In April 2019, Fati Zakari, who lives in Nyong Yapalsi in the Karaga District of Ghana’s Northern Region, successfully became an outgrower business owner. As an outgrower, or contract farmer, Fati is now part of a scheme that links networks of smallholder farmers with domestic and international buyers. Through an outgrower scheme, buyers gain a stable crop supply, while farmers gain access to new markets, often receiving technical assistance along the way.

In Ghana, the Agricultural Development and Value Chain Enhancement II (ADVANCE II) Project, funded by USAID and implemented by ACDI/VOCA, is teaching smallholder farmers like Fati how to adopt good agricultural practices. With project support, Fati also received high-quality inputs, including hybrid seeds, fertilizers, and agrochemicals from Agricare.

“I started row planting, using certified seed, applying appropriate fertilizer with good recordkeeping, and can now produce and sell more for reinvestment into my farm and family’s upkeep.”— Fati Zakari, a female outgrower and project participant

After taking part in trainings, Fati adopted better techniques and increased her yields from two metric tons of maize in 2016 to nearly four metric tons of maize in 2018. By June 2019, she had begun cultivating 20 additional acres of maize and 10 additional acres each of rice and soybean.

In the first half of 2019, Fati provided 30 smallholder farmers with hybrid seeds. She also ploughed 35 acres of rice, 30 acres of maize, and 10 acres of soybean for 45 smallholder farmers. “I was happy when I saw my farmers increased their production to three metric tons per hectare in 2018 from one metric ton per hectare in previous years,” Fati said. “I am hopeful that their yields would keep increasing due to the support I continue to give them.”

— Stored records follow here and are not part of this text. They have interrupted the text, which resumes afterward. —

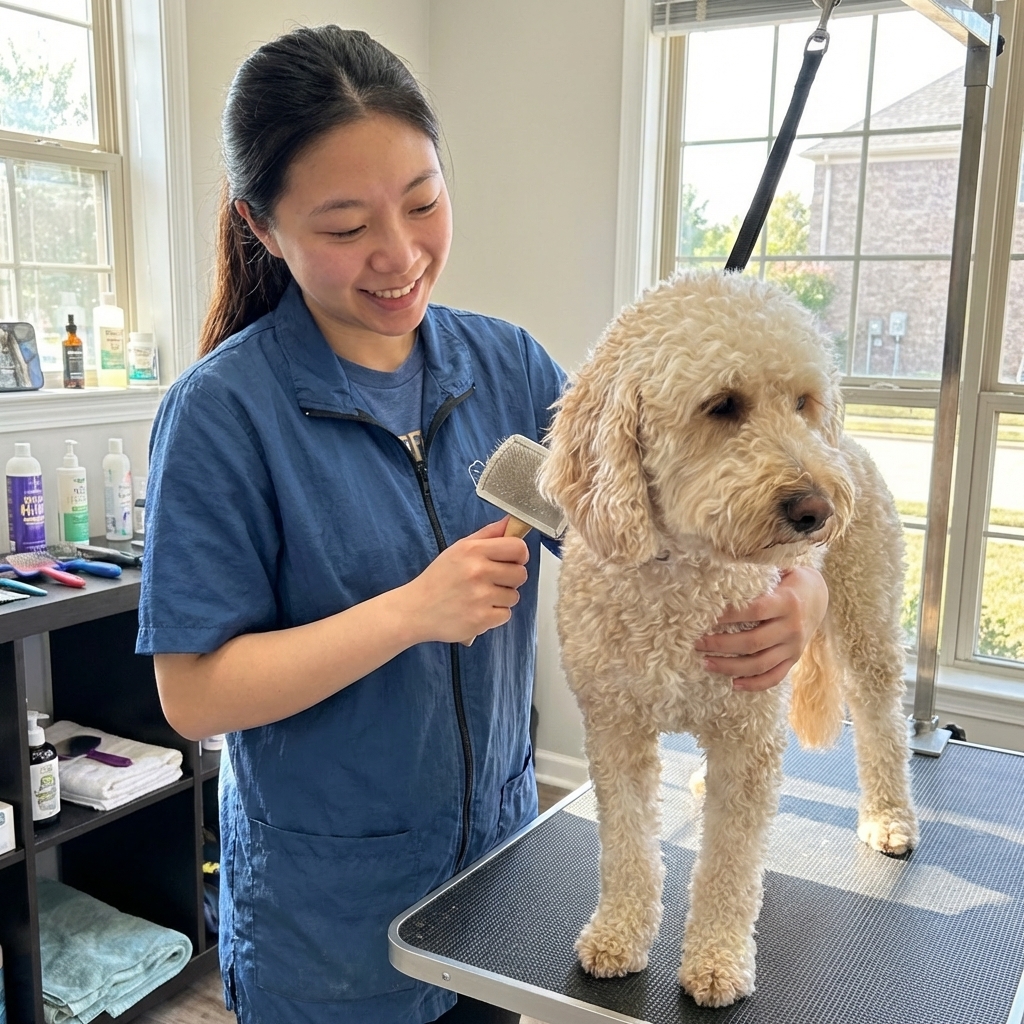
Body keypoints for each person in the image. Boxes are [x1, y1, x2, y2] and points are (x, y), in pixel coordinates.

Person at [137, 25, 829, 1024]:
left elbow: (643, 526)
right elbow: (193, 697)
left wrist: (798, 587)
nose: (399, 252)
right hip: (326, 929)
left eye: (422, 201)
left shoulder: (509, 370)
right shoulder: (221, 416)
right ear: (261, 224)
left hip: (496, 878)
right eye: (343, 226)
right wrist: (409, 613)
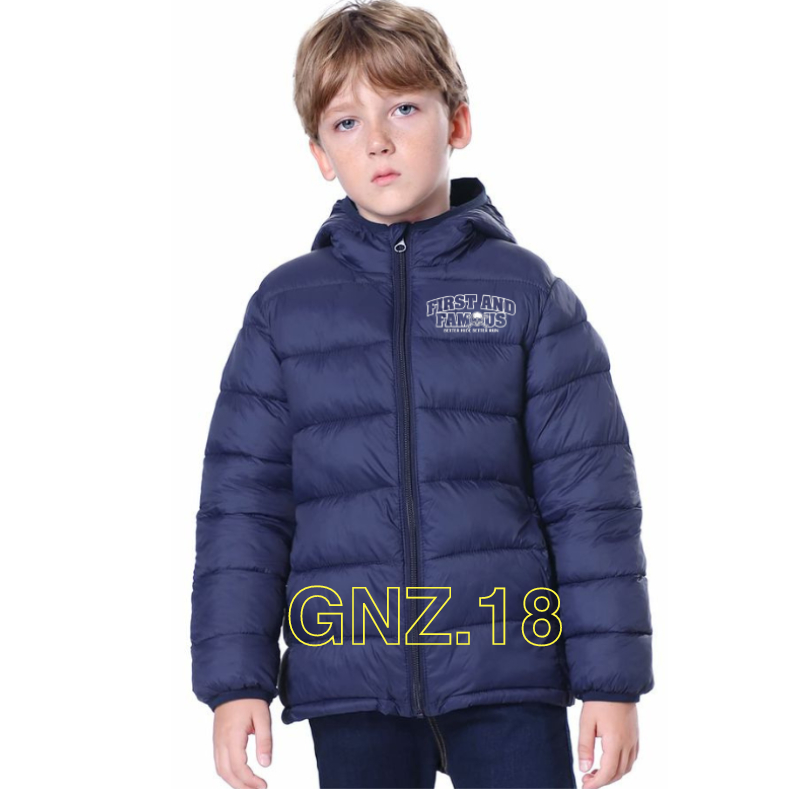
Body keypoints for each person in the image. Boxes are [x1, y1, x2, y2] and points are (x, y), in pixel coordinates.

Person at [190, 1, 654, 787]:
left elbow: (590, 500)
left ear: (457, 121)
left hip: (507, 669)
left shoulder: (526, 294)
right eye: (345, 122)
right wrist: (235, 682)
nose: (376, 139)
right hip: (351, 674)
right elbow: (244, 508)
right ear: (319, 153)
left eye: (402, 107)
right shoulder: (284, 308)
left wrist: (611, 683)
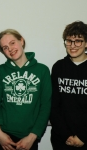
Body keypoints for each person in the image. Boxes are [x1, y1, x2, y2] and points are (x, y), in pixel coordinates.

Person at [0, 29, 52, 150]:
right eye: (5, 48)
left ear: (21, 41)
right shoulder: (1, 71)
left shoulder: (42, 71)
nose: (10, 49)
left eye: (12, 43)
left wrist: (33, 136)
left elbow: (45, 106)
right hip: (3, 137)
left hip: (29, 138)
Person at [50, 21, 87, 150]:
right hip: (62, 139)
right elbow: (53, 106)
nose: (73, 45)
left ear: (86, 43)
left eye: (78, 41)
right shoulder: (58, 67)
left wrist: (83, 137)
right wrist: (66, 135)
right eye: (69, 41)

Fati now supports 90 smallholder farmers, including 60 women, and leads her village savings and loan association. She organizes meetings with her outgrowers, during which she trains them on farming practices, such as land preparation, row planting, and post-harvest handling. She also supplies them with seeds and chemicals for pest control and provides them with ploughing services.

Fati often speaks on radio programs to help educate other smallholder farmers on good agricultural and management practices. She sometimes even conducts monitoring visits to their farms.

Through the ADVANCE II Project, Fati connected with Opportunity International Savings and Loans Limited and negotiated a loan to buy a tractor to offer more efficient ploughing services to her outgrowers. “As soon I am able to access the loan to get the tractor, I [will] work hard to increase the acreage of soya so that I can also buy a planter in order to attain higher yields,” Fati said.

The ADVANCE II Project supports the scaling up of agricultural investments to improve the competitiveness of the maize, rice, and soybean value chains in Ghana. Through this unique model, the project supports emerging commercial agriculture and smallholders, like Fati, simultaneously.